De acordo com Patrícia Pavanelli, diretora de Opinião Pública e Política da Ipsos-Ipec, a insegurança é uma constante na vida das mulheres. Ela destacou que o assédio em espaços públicos e no transporte limita a liberdade e o direito das mulheres à cidade.
Locais mais afetados
Ruas, praças, parques e praias lideram a lista de locais de assédio, citados por 54% das mulheres. O transporte público aparece em seguida, com 50%, e o ambiente de trabalho é mencionado por 36%. Outros espaços como bares e casas noturnas são citados por 32%, ambiente familiar por 26%, e transporte particular, como táxis e aplicativos, por 19%.

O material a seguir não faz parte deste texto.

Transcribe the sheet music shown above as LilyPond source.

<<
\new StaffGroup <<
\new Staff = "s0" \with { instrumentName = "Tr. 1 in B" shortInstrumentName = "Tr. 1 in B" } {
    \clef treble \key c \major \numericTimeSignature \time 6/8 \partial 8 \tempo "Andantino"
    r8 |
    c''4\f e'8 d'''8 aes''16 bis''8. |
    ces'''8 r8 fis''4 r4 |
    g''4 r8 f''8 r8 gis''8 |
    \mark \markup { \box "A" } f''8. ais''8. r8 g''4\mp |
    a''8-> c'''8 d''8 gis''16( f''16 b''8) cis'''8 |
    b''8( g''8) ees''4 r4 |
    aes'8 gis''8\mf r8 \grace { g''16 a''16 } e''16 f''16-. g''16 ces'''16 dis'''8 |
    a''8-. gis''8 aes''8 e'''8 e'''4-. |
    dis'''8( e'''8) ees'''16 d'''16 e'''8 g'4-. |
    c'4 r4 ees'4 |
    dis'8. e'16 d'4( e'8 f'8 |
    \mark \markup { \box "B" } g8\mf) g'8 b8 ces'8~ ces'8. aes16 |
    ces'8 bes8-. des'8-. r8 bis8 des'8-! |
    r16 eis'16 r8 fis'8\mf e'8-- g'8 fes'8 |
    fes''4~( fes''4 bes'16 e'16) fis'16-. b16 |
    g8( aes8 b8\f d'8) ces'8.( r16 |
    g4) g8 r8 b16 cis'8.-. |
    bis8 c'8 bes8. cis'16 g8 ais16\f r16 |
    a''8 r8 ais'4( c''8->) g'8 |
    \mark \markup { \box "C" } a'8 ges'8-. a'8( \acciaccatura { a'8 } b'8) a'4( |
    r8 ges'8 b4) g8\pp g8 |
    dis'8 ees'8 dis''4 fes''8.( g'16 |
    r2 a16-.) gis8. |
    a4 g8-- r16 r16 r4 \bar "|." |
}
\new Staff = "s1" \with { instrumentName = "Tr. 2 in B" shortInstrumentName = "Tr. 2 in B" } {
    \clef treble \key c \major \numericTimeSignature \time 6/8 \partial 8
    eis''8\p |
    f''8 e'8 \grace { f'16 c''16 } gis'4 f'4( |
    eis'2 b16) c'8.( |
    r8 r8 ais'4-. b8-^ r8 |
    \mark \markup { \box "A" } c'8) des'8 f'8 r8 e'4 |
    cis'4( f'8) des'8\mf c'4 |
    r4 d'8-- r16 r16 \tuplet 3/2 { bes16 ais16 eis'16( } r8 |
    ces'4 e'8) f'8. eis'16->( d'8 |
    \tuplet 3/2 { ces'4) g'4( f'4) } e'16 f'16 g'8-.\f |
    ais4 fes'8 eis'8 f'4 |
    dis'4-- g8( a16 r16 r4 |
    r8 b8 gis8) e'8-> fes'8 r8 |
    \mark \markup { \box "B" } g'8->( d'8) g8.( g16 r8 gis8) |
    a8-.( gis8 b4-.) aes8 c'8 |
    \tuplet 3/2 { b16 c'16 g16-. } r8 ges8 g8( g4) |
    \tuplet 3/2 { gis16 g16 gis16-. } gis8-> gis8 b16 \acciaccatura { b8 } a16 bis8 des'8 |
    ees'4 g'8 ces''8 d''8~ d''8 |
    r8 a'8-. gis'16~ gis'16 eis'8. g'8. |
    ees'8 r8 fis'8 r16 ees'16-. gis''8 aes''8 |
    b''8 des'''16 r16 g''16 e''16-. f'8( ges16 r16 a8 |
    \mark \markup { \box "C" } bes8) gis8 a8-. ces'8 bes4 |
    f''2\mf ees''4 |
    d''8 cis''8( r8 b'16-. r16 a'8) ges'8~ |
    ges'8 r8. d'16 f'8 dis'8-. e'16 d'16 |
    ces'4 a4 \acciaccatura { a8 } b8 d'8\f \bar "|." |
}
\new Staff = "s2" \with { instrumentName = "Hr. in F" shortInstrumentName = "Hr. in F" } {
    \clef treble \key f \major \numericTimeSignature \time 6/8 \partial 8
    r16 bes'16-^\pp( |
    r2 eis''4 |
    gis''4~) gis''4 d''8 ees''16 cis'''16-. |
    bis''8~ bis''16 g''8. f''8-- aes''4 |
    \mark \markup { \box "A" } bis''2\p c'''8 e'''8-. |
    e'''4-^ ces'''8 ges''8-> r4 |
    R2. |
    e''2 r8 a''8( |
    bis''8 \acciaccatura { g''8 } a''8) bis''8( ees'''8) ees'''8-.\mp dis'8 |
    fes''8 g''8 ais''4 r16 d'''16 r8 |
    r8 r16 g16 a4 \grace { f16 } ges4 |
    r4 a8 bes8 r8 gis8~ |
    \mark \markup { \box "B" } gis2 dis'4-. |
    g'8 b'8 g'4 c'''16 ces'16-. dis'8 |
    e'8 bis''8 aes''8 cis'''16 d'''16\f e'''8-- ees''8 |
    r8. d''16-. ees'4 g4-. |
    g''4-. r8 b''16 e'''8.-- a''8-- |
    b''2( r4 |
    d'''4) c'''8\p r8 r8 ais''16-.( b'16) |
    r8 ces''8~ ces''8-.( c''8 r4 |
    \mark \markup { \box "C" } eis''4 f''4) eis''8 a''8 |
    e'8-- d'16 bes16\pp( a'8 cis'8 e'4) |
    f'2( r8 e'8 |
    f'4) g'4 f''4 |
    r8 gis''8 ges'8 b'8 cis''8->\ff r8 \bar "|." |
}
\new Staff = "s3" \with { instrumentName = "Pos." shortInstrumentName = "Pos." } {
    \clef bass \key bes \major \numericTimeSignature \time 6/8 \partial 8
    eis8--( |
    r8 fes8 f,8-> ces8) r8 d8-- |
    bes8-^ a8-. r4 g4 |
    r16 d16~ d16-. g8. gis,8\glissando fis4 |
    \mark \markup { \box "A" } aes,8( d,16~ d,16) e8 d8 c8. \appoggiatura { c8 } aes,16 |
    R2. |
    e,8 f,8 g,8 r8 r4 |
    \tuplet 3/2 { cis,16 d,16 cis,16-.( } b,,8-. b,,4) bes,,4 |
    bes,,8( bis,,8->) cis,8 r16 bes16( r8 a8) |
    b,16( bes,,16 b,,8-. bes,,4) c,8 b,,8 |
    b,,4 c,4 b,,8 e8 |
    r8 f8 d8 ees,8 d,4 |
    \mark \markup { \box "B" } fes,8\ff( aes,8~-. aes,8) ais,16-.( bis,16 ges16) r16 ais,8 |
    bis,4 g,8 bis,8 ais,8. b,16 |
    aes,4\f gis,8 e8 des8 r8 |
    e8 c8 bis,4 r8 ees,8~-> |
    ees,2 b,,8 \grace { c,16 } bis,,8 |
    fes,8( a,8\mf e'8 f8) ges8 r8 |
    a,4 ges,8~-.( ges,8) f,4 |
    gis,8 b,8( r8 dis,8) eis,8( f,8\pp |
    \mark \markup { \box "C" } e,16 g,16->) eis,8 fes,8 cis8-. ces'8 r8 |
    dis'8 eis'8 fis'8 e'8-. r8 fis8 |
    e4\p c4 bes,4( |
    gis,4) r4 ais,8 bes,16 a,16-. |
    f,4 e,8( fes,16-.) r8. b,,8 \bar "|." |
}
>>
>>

Uma parcela de 5% das mulheres relatou já ter sofrido assédio em todos os seis ambientes avaliados, o que representa um número significativo considerando que essas capitais concentram 33 milhões de habitantes.
Proporção persistente
Embora o índice tenha diminuído em relação a 2014, quando 74% das mulheres relataram assédio, as entidades responsáveis pelo estudo destacam que a proporção permanece elevada e consistente entre as dez cidades pesquisadas.